Former Daily Mirror writer Tony Parsons has launched a second verbal attack on his former employer amid claims that he was paid £200,000 a year for his weekly column.
Speaking at a media briefing  at News UK on Friday ahead of a relaunch of The Sun on Sunday, Parsons made some references to the Lord of the Rings and the Elves leaving Middle Earth and said: "I left my old newspaper after 18 years and it’s not something that I did lightly. I joined The Sun because I wanted my journalism to have a future.
“As much as I love my old newspaper, I felt it was over. I felt it was dying.”
He continued: “I feel that I am a better political fit here than I was at the Mirror. My attitude towards the Royal Family, Europe, immigration were very much in tune with Mirror readers but out of step with the paper.”
He added: "I don’t see how I can support my family if the people I work for keep giving away their product for free.
“I kept getting this large sum of money and my colleagues kept getting sacked. People were losing their jobs so they could keep me there; it just doesn’t add up.” 
This prompted Mirror editor-in-chief Lloyd Embley to take a couple of potshots against Parson and The Sun's paywall strategy on Twitter. 
He said: "Parsons says Mirror is "dying" – wonder how many people will read his column on Sun+."
And: " "I don't see how I can support my family if the people that employ me keep giving my stuff away" (it's ok, nobody read him online)."
The Guardian reported that Parsons got a pay rise four years ago under then Mirror editor Richard Wallace bringing him up from £3,000 to £4,000 for a 1,000-word column – around £200,000 a year. This was at a time when many journalists were being redundant from the Mirror titles.

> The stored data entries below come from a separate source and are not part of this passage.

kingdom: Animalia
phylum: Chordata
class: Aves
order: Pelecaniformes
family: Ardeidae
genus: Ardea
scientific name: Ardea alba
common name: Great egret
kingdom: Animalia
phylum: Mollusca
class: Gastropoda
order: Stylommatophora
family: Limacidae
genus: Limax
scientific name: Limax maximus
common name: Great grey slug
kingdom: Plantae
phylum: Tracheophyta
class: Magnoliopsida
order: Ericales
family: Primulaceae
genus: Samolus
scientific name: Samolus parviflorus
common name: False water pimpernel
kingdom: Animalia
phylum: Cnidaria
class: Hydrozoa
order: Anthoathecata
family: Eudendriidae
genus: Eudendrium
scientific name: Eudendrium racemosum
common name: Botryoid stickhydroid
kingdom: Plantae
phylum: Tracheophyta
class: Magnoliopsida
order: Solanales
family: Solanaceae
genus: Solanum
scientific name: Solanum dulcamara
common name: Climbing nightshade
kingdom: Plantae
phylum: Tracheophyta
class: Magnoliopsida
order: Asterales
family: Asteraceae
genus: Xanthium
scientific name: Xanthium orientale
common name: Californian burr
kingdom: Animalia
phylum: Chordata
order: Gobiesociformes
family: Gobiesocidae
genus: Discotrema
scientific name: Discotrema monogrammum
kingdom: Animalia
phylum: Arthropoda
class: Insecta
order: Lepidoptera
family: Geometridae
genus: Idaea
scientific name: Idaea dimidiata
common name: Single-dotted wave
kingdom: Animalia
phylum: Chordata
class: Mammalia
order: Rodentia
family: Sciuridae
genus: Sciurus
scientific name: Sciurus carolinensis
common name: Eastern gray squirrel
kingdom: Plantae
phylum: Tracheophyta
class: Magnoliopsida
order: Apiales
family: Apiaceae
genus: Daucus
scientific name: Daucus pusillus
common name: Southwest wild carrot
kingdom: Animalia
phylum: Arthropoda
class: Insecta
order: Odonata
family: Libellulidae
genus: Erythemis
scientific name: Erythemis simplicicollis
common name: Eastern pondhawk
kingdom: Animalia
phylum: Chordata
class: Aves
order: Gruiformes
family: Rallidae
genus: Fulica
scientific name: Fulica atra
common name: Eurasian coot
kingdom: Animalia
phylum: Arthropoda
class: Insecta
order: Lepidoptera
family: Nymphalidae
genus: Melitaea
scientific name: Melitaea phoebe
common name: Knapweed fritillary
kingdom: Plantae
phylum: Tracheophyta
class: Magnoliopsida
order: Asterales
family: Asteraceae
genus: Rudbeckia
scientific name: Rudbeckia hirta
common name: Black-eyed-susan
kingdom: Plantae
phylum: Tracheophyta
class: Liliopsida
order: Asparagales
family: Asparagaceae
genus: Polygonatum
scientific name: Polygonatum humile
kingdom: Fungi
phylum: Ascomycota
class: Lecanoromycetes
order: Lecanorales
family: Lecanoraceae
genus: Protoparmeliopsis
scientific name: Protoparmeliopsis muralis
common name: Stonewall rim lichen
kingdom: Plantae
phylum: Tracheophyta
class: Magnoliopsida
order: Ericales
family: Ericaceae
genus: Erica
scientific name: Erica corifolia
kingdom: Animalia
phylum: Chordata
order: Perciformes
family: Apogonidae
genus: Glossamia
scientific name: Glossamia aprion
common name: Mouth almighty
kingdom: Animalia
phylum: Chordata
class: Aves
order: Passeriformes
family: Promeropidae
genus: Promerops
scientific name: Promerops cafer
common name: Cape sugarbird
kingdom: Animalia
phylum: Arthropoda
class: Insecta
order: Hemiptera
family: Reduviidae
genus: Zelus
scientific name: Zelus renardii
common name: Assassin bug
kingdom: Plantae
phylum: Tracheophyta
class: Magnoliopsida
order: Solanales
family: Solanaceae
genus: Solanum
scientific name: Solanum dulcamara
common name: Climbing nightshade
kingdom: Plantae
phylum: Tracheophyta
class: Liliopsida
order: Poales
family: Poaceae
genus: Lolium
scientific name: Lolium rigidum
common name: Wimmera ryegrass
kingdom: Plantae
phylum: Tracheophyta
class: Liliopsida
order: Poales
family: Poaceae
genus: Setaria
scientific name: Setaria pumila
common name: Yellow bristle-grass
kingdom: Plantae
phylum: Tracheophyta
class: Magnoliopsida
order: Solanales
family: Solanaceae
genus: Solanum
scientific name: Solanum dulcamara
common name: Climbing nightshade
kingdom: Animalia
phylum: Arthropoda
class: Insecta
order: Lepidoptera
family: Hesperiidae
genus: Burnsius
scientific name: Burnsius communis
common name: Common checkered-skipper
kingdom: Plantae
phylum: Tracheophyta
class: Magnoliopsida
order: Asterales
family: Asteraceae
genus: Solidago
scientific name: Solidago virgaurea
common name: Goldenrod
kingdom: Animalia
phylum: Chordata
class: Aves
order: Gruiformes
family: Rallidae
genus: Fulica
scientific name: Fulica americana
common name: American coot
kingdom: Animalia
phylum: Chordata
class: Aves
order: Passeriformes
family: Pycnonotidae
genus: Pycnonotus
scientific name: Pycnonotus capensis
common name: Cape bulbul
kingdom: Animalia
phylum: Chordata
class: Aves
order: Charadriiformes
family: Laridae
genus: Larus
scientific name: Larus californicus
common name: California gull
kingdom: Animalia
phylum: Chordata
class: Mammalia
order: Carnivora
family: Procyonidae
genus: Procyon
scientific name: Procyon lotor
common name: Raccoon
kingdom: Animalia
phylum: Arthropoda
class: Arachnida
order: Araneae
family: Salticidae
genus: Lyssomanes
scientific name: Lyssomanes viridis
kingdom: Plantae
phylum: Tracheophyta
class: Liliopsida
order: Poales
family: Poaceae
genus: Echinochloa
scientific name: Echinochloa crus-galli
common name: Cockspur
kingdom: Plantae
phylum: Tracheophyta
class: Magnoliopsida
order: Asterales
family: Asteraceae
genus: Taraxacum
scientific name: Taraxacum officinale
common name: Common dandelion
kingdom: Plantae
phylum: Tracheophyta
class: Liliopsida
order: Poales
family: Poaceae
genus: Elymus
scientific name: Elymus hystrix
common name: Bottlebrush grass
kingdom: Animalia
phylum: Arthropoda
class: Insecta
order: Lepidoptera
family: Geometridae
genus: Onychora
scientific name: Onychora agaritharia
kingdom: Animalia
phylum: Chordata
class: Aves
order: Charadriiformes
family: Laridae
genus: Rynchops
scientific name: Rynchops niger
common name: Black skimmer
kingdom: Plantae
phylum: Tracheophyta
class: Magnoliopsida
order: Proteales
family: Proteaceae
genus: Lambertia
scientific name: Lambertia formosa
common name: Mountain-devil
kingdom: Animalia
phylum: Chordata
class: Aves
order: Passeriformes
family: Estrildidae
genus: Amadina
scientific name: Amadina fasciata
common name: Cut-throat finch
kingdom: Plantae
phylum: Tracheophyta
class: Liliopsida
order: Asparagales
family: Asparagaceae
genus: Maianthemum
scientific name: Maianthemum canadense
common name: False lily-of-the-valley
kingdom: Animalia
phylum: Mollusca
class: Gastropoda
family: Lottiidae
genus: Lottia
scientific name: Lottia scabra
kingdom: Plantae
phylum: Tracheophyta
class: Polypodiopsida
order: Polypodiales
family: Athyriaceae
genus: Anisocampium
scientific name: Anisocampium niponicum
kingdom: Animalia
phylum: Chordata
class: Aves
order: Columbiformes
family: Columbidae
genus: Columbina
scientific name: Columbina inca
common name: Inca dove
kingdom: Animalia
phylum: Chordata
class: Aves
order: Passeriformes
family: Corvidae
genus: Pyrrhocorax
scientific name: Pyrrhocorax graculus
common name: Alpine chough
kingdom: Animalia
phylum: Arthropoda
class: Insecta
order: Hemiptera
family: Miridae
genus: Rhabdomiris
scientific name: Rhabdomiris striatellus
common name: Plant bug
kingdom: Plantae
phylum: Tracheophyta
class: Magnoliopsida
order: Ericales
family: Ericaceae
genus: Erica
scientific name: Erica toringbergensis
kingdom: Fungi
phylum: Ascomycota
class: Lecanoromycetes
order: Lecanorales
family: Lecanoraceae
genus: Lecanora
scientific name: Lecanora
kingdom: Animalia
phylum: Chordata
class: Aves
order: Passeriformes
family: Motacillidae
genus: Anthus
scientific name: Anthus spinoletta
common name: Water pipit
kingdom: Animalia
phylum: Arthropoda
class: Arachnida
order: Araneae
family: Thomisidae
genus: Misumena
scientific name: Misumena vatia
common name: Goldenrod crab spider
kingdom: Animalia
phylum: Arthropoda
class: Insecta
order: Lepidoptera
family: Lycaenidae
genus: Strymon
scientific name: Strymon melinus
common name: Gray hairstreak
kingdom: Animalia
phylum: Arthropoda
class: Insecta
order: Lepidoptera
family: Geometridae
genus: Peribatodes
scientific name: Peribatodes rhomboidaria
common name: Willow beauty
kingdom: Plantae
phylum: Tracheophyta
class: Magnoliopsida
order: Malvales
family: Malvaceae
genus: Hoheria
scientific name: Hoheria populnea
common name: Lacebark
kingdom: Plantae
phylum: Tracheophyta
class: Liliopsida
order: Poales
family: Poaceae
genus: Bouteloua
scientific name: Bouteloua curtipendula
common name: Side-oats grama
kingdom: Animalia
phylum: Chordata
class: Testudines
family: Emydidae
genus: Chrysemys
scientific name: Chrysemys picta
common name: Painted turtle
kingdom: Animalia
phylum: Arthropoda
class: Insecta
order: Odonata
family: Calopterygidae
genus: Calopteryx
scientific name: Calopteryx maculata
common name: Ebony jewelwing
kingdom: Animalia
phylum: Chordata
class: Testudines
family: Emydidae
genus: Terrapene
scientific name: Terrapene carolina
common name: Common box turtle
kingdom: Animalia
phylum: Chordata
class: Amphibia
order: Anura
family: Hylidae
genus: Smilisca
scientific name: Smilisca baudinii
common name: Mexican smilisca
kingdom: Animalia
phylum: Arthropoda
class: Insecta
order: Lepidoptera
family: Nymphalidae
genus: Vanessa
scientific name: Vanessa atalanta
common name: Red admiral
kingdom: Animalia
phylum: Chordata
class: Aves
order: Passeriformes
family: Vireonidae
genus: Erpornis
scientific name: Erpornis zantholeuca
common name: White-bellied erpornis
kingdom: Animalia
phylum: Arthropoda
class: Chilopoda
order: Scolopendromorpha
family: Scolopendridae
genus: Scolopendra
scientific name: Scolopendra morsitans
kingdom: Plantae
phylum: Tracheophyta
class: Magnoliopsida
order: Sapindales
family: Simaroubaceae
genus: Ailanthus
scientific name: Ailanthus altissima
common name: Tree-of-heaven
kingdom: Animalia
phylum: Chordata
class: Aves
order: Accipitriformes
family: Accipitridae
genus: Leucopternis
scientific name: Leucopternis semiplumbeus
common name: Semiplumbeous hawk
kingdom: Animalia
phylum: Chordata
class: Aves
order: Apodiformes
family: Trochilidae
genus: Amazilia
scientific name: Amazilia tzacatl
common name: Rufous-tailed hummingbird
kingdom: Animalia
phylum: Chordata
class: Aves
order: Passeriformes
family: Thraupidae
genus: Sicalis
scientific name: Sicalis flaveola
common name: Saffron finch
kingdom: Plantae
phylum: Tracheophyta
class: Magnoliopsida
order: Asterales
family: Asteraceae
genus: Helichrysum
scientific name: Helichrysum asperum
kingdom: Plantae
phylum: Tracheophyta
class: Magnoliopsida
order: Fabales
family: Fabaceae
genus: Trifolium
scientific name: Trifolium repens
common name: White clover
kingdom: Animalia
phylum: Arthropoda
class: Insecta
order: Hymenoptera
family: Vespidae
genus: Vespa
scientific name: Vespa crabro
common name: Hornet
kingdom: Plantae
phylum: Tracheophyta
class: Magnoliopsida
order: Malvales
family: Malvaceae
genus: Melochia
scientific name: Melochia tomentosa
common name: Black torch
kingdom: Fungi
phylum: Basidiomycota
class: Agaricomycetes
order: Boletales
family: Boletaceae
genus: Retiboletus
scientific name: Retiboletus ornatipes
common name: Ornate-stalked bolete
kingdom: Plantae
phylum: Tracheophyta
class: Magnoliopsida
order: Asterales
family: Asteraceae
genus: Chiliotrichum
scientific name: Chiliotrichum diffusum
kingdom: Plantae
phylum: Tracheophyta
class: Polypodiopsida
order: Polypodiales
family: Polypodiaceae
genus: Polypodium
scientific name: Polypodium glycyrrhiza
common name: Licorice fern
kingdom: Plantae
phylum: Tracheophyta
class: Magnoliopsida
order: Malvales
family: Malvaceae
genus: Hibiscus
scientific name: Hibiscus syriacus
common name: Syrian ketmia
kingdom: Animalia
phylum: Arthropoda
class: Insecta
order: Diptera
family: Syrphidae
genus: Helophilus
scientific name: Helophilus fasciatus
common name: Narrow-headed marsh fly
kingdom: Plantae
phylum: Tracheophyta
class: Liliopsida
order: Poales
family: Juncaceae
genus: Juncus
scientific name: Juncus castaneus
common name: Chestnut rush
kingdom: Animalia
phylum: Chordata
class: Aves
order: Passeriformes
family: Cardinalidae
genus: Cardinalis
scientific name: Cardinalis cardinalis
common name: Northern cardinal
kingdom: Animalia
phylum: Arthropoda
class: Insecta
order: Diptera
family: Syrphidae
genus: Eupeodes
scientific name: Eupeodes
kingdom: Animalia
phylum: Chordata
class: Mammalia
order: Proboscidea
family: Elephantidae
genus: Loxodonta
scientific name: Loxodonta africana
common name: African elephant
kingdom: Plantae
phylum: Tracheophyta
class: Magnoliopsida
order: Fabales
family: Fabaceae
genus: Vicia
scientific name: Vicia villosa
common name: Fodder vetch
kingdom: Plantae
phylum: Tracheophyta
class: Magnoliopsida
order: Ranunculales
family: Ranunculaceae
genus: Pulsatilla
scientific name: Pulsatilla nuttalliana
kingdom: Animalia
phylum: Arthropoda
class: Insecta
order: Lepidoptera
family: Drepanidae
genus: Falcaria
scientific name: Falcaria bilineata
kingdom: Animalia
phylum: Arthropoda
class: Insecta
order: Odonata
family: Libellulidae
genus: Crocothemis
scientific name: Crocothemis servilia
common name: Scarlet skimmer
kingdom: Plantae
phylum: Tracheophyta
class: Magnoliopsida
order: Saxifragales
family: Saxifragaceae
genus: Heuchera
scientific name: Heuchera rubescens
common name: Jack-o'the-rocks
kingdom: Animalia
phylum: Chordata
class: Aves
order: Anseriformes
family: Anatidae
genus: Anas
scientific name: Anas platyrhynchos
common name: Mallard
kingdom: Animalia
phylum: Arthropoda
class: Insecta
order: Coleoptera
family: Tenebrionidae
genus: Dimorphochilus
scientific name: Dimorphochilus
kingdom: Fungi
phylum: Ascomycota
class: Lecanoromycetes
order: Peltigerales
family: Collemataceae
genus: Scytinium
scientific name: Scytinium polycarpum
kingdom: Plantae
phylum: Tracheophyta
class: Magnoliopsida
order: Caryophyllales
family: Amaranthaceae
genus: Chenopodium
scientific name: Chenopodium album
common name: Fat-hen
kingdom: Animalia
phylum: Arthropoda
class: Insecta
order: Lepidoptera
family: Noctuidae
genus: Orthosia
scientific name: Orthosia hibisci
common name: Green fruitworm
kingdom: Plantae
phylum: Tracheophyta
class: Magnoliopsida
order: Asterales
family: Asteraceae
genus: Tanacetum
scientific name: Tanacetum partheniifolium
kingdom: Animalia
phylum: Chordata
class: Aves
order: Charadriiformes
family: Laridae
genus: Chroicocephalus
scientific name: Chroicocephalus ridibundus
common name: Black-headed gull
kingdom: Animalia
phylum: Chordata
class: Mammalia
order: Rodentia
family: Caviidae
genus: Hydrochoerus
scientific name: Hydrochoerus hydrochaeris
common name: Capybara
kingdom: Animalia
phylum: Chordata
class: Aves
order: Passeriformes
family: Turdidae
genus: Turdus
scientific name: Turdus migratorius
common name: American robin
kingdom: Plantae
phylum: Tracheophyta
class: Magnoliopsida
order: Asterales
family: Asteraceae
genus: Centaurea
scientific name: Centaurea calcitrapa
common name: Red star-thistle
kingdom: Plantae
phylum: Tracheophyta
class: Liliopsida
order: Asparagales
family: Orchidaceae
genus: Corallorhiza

Parsons responded to questions from The Guardian by renewing his attack on the Mirror's free online policy and saying of his former Mirror colleagues: "They are great journalists – but lions led by donkeys who have no clue about how to make a national newspaper work in the 21st century."
He said he had one lunch with Embley in May (which he said that he paid for): "As Lloyd stuffed his fat face, he made it clear that my position on the paper was on the way out,
"He clearly wants to do things differently to previous editors, railing against austerity measures and cuts in the country while presiding over his own austerity measures and cuts at the Mirror. His motto should be 'the best things in life are cheap'. They should stick it on the cover."